■ Prompt:
Which lines in the listing start at the line containing "This is a summary" and go through the line containing "#### General structure of Vedantic Progress"? Copy them out verbatim, including both of those lines, and nothing else.

(Entries taken from a collection)
......

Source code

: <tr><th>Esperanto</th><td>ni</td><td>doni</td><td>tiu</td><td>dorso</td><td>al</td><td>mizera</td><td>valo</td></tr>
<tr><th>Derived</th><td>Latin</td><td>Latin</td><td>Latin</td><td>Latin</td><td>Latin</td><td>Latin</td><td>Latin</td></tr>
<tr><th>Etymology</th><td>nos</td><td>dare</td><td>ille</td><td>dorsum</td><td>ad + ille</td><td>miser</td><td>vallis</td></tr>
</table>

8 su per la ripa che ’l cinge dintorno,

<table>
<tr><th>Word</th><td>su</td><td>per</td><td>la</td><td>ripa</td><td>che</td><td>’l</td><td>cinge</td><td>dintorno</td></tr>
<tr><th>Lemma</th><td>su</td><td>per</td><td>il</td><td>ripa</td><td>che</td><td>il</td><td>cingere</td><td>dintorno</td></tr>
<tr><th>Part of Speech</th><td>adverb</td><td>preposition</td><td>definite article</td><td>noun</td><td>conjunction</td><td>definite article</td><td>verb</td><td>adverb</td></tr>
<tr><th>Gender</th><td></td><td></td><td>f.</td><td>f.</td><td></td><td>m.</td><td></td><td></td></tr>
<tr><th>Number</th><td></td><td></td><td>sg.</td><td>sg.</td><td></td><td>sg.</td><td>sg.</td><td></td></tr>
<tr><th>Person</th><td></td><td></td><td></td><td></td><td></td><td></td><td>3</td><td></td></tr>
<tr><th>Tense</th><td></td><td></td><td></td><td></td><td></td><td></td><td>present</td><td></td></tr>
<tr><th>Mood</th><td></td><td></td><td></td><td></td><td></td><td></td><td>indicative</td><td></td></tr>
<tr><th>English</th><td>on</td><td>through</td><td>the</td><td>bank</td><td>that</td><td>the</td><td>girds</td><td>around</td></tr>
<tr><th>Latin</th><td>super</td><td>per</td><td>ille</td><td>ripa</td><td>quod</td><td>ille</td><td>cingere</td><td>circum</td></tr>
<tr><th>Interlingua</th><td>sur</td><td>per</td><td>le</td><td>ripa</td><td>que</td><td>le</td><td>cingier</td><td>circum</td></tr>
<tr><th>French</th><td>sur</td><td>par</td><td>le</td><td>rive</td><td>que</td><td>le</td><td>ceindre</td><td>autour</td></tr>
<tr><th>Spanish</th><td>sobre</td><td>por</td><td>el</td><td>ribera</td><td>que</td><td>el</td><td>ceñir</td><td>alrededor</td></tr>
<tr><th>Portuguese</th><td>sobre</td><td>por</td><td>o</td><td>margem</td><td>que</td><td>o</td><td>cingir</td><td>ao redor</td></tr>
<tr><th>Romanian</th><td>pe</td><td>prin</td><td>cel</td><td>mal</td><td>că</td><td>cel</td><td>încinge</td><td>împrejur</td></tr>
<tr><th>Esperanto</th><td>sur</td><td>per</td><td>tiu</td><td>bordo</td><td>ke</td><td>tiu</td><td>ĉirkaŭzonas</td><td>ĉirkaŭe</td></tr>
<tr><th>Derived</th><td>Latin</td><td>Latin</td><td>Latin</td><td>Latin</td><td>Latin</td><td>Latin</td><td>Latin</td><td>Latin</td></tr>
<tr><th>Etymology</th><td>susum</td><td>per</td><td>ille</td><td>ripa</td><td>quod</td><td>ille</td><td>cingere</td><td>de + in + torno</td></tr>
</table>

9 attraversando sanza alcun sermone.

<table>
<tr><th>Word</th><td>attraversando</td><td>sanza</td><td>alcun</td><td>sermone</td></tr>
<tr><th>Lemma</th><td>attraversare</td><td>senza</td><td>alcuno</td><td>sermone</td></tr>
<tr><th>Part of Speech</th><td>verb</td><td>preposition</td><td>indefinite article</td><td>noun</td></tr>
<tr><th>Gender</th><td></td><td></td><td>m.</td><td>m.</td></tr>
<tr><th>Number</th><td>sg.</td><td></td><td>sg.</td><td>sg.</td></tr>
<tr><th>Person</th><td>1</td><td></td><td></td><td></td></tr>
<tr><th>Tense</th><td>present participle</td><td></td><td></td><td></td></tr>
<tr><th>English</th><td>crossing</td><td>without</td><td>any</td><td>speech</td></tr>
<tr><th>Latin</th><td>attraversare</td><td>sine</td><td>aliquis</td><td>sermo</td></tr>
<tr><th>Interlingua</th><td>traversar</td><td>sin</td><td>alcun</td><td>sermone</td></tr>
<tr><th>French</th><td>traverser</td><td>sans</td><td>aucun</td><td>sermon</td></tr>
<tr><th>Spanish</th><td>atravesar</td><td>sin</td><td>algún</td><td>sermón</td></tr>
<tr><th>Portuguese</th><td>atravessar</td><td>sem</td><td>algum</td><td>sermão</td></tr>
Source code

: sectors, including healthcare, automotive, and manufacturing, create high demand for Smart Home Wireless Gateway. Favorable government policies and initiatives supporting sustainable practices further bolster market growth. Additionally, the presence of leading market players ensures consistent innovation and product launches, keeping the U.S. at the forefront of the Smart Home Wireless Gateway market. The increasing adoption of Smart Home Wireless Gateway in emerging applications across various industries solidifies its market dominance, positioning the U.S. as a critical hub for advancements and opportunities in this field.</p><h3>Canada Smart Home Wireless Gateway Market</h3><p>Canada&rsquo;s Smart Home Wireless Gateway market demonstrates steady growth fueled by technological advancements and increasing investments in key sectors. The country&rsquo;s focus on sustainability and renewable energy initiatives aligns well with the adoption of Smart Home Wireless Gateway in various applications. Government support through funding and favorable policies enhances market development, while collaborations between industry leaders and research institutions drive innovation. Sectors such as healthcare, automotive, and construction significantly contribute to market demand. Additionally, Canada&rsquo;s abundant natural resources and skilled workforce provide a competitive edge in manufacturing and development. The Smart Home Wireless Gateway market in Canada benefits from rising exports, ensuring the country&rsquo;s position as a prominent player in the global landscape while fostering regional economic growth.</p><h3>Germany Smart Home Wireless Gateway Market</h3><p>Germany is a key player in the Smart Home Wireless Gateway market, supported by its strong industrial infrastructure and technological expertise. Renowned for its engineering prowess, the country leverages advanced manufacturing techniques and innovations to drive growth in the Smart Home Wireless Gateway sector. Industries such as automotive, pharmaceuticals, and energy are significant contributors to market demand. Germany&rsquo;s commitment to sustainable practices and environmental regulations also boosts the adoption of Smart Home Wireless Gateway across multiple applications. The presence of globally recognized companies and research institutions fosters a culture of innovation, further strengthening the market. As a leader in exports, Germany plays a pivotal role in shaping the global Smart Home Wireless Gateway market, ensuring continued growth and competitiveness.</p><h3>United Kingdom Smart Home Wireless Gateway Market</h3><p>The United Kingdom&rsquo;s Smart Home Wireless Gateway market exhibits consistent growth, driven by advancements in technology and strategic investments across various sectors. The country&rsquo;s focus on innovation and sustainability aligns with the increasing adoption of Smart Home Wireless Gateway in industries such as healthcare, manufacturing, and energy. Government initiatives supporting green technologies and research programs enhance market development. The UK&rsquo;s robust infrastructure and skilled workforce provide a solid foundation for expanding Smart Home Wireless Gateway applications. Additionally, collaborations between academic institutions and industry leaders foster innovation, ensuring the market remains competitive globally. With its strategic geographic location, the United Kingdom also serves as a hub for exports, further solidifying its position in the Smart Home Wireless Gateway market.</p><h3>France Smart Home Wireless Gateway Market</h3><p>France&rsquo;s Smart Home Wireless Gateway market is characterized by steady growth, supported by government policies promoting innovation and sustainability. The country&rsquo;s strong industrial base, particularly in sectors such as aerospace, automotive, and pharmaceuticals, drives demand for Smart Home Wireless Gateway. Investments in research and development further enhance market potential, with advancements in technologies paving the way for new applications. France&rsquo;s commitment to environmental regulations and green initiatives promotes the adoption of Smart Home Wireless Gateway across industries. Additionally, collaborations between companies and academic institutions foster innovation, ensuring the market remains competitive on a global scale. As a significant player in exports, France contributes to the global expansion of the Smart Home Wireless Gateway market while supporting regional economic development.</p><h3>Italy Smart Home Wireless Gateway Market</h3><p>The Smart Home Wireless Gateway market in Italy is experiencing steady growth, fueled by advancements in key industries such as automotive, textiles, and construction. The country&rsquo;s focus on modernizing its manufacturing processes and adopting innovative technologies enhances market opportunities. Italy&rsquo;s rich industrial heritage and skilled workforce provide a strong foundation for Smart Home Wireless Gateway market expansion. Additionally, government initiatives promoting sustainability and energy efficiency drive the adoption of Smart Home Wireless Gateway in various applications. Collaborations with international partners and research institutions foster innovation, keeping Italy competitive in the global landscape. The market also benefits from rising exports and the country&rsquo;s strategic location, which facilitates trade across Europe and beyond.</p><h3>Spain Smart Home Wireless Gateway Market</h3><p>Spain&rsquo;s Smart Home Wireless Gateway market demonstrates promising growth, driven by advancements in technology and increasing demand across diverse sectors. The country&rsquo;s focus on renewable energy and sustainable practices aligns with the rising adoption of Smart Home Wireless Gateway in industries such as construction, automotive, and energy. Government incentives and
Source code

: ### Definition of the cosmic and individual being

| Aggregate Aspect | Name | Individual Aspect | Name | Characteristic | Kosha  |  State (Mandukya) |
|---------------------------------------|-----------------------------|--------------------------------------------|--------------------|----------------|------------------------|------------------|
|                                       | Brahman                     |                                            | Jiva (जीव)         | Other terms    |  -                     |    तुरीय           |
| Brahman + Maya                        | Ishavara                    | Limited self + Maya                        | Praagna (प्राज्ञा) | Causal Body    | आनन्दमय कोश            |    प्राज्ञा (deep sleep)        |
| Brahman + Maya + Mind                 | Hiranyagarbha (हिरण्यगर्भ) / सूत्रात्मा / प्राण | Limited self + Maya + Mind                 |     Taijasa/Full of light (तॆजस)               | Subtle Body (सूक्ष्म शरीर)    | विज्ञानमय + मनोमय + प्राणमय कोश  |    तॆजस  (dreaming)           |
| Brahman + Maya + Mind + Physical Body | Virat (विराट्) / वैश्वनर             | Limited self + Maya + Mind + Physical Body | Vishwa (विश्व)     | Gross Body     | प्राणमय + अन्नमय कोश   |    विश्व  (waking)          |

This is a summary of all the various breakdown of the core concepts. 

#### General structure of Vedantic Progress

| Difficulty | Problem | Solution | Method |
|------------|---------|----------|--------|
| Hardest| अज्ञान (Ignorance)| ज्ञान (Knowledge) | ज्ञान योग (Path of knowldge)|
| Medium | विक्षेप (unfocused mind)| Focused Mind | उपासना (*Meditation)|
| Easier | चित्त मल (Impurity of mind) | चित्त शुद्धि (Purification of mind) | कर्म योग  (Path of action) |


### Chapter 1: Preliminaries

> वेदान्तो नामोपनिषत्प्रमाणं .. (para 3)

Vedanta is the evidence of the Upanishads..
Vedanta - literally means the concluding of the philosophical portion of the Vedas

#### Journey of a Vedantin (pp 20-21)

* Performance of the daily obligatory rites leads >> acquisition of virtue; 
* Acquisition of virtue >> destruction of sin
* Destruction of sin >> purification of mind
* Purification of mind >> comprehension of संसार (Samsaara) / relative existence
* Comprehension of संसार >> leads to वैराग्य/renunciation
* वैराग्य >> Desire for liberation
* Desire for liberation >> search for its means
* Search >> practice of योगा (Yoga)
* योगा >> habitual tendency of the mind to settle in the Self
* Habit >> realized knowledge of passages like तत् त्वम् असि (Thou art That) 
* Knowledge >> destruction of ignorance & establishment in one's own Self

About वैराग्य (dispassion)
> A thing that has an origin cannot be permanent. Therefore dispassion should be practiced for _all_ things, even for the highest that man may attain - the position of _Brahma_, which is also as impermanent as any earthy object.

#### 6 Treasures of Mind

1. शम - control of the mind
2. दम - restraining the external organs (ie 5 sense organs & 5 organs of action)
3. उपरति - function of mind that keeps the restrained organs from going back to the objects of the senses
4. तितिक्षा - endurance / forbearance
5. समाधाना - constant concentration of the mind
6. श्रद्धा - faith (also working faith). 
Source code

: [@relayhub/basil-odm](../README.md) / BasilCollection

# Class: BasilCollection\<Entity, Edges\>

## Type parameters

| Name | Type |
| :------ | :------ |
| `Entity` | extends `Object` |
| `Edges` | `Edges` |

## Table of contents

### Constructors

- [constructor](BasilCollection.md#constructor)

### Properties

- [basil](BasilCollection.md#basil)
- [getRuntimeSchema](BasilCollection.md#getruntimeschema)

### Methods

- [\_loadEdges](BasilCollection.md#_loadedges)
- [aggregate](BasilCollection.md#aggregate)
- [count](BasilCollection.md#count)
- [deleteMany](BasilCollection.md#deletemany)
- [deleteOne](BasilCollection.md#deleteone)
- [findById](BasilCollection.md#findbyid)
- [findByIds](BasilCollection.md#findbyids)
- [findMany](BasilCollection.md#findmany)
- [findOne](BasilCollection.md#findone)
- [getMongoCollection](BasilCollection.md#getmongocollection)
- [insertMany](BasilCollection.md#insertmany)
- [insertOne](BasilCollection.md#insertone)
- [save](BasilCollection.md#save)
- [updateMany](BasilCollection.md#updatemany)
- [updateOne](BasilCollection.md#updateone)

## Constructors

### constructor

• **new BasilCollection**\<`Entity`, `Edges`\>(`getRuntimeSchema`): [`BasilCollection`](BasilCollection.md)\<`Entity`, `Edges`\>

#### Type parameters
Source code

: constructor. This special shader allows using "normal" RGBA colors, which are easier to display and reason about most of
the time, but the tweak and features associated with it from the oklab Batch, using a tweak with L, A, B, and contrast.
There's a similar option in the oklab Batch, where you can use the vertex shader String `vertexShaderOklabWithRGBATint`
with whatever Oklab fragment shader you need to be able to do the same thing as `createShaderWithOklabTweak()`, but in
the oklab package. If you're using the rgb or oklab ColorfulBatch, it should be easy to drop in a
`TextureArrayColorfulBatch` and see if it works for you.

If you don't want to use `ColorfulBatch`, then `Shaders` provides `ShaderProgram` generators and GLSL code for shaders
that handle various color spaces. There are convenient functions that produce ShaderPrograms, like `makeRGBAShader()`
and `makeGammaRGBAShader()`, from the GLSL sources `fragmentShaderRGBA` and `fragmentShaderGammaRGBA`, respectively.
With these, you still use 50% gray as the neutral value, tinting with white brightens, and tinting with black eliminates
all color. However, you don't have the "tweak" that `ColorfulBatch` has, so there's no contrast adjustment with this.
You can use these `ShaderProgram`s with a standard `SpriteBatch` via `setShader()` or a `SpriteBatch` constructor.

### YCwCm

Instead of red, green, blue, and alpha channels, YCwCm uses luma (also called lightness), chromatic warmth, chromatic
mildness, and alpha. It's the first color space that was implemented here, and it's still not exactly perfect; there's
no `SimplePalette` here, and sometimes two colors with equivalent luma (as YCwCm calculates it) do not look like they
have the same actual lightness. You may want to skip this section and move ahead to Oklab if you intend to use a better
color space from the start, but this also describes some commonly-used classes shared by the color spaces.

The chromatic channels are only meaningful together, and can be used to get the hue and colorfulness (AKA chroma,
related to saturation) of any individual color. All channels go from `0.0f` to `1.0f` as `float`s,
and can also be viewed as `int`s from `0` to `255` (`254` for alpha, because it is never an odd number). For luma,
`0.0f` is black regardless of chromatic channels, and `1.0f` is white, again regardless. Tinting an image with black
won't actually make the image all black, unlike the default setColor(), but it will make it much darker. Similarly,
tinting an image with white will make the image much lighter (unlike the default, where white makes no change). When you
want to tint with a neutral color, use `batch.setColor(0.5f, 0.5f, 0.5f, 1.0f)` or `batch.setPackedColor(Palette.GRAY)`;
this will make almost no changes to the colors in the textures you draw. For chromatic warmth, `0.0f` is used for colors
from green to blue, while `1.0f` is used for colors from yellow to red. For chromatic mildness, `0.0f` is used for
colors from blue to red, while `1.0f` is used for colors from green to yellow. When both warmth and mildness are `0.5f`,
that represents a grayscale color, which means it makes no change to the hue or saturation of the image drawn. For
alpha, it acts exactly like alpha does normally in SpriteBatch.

......

■ Completed exercise:
This is a summary of all the various breakdown of the core concepts. 

#### General structure of Vedantic Progress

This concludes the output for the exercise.